Sticky crossed his arms and cocked his head. “Then you must promise this, señor: you will tell no one about the wristband, and you will tell no one that I can talk.”
“No one?” Dave asked, for even in his understandably stunned state of mind, he knew that this would be difficult. He had a talking lizard! And a wristband that (he now believed) could make him. fly.
How could he not tell someone about it?
But despite his understandably stunned state of mind, Dave did manage to realize that if he did tell someone—anyone—about any of it, the lizard would probably never speak to him again. And if that happened, who’d believe him?
People would think that he was crazy!
Mad!
Wholly and totally mental!
Or worse, a complete dork.
So with all these thoughts muddling through his stunned state of mind, Dave grudgingly agreed to Sticky’s conditions:
He would never tell a soul about the wristband.

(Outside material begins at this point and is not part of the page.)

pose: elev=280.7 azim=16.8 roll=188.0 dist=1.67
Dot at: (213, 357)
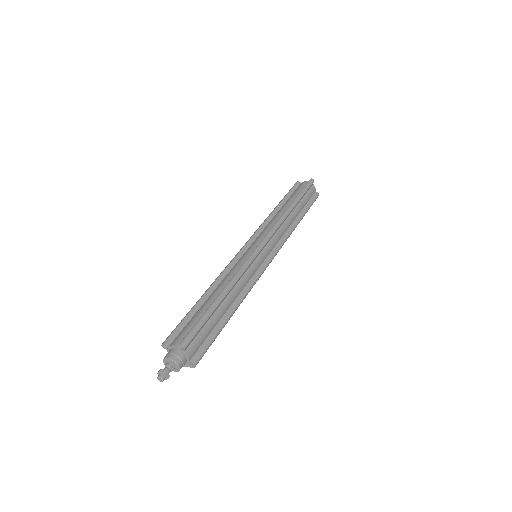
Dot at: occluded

He would never tell a soul that the lizard could talk.
“Very good,” Sticky said. “Because if you do, I will never talk to you again, and people will think you’re loco, man. Or worse, a complete dork.”
In the wink of an eye, Sticky had scurried up Dave’s leg and onto his shoulder, where he looked Dave directly in the eye and said, “So, señor, are you with me?”
Dave nodded.
“You will help me get the power ingots away from that wicked ratero Damien Black?”
“I will!” Dave said, his head bobbing with growing enthusiasm. “I swear I will!”
“I have to warn you, señor” Sticky said slyly, “it won’t be easy…”
“I don’t care!” Dave cried. “We’re good, he’s evil! We can do it! We can!”
Sticky smiled.
They bumped fists.
And so the pact was made.
For weeks after, Sticky and his new partner schemed and plotted and planned, carefully detailing ways to retrieve the power ingots. But in the end, they chucked it all and simply headed for Damien Black’s house, armed with the determination to get inside any way they could.
So! Now that you know what Dave and Sticky were doing, creeping through a frightening forest and an oozy, stinky cave toward the underbelly of a nightmarish mansion, let’s get back to them, shall we?